* Problema proposto
Per favore, prosegui il brano sulla cena di Trimalchione, ripartendo subito dopo la sua ultima frase.

* Sezione di testo
──────────

Dopo avere mostrato qualche altra trovata stupefacente, Trimalchione affranca i servi e nomina erede Fortunata. Gli schiavi sono uomini, proclama l'anfitrione rimasticando dottrine stoiche:"et servi homines sunt et aeque unum lactem biberunt, etiam si illos malus fatus oppresserit. tamen me salvo cito aquam liberam gustabunt. ad summam, omnes illos in testamento meo manu mitto " (71), pure gli schiavi sono esseri umani e hanno bevuto lo stesso latte, anche se un destino cattivo li ha schiacciati. Comunque, mi venisse un colpo, presto assaggeranno l'acqua libera. Insomma tutti quelli li affranco nel mio testamento.

──────────

* Dati grezzi

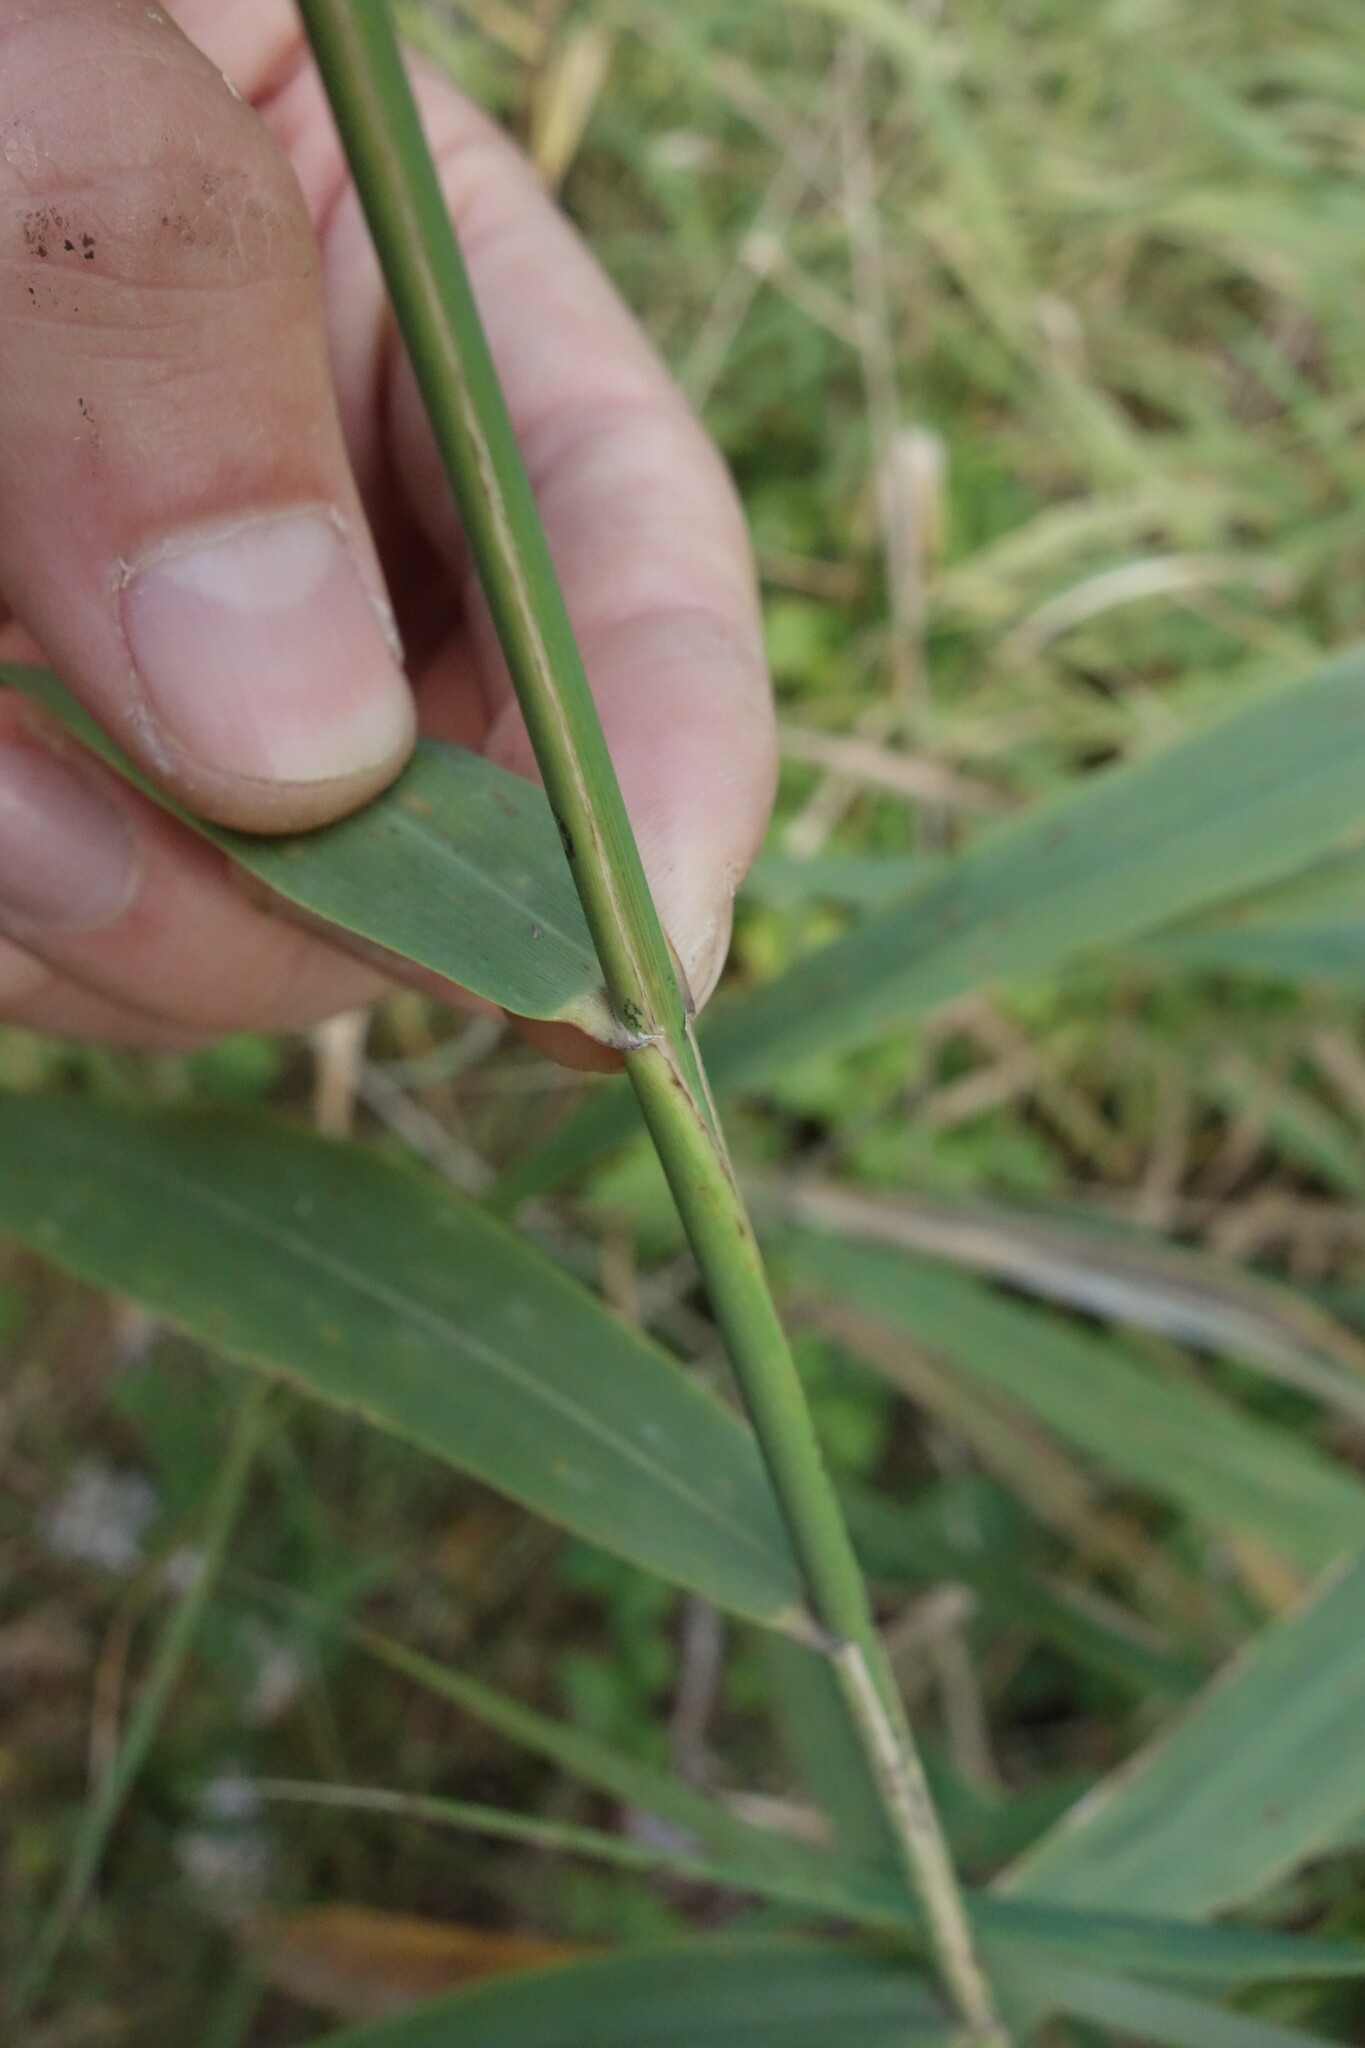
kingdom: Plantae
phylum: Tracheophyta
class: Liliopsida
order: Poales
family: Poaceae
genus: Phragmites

──────────

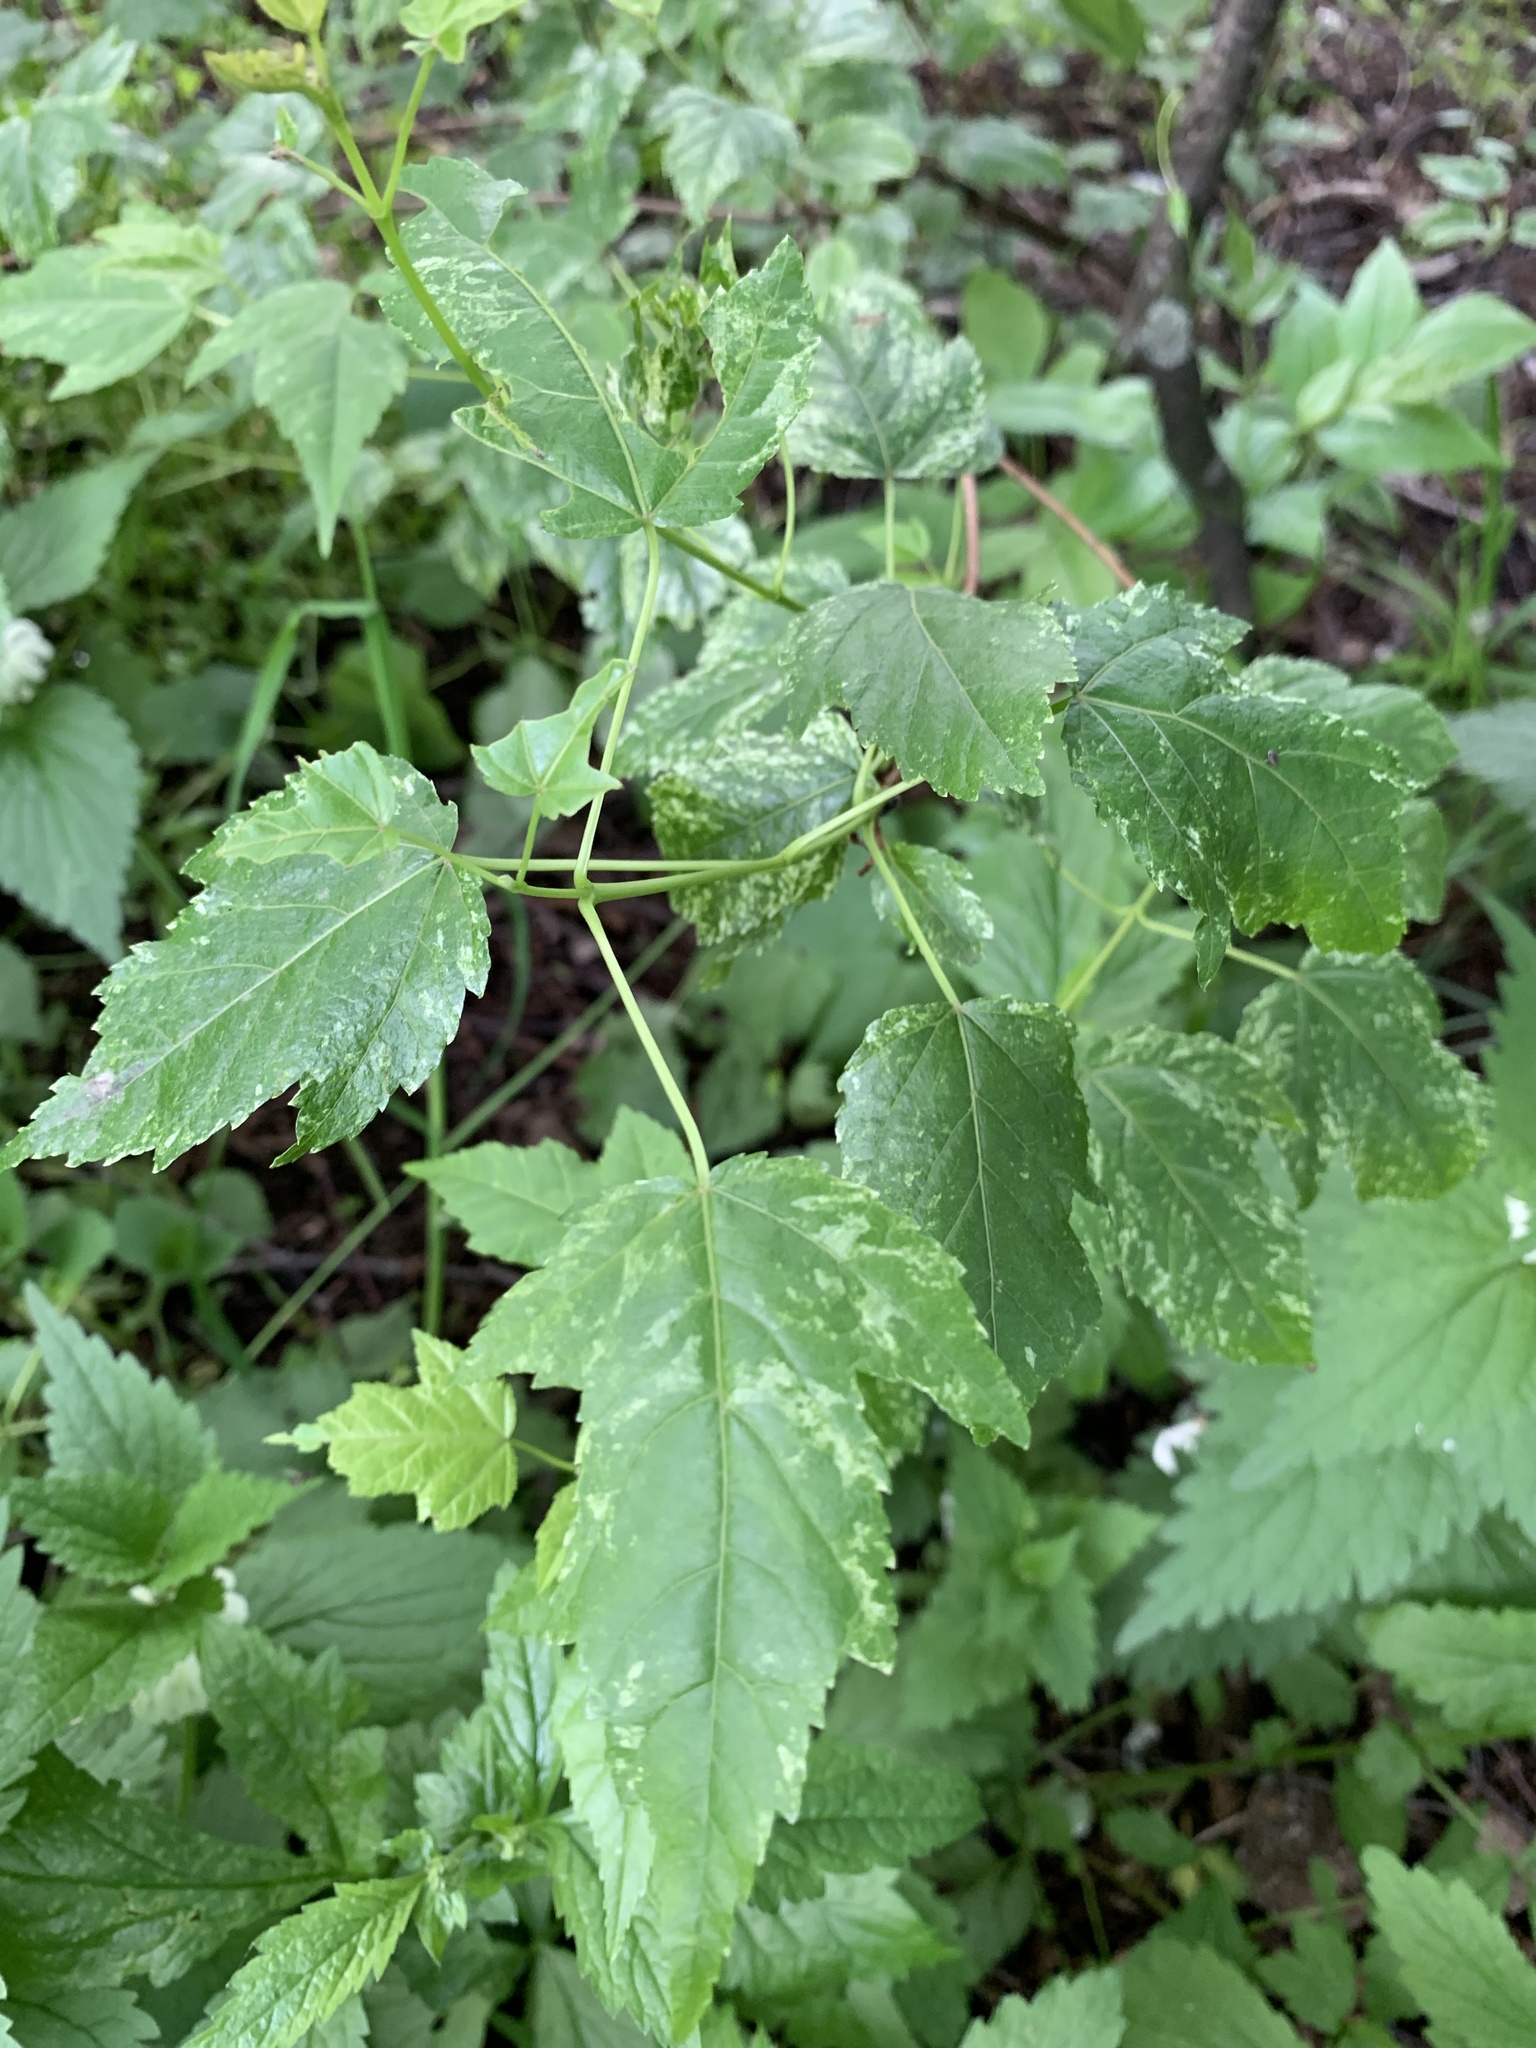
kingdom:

──────────

* Risultato dell'esercizio
Si noti che fatus (invece di fatum) è uno di quegli errori grammaticali denunciati dianzi. Non è l'unico caso del genere: troviamo balneus (41) per il neutro balneum, bagno, vinus (12) per vinum, caelus (45, 3) per caelum, lasanus (47, 5) per lasanum, vaso da notte, e altri ancora. "Più rari sono gli ipercorrettismi da maschile a neutro (libra 46, 7; nervia 45, 11; thesaurum 46). Nel passaggio dal latino all'italiano il genere neutro scompare, e i neutri latini sono diventati in italiano maschili. Il latino volgare anticipa dunque tale evoluzione, e ci fa capire tra l'altro come poté avvenire concretamente questa "scomparsa" di una categoria grammaticale: a poco a poco tutte le parole neutre divennero maschili"[1].
Per quanto riguarda il contenuto queste parole sembrano echeggiarne alcune dell'epistola 47 di Seneca:"Servi sunt". Immo homines", sono schiavi, sì ma anche uomini. Del resto Trimalchione aveva usato anche un'espressione di spregio nei confronti dei suoi schiavi:"obiter et putidissimi servi minorem nobis aestum frequentia sua facient" (34), nel frattempo questi fetentissimi schiavi ci daranno meno afa con il loro affollarsi.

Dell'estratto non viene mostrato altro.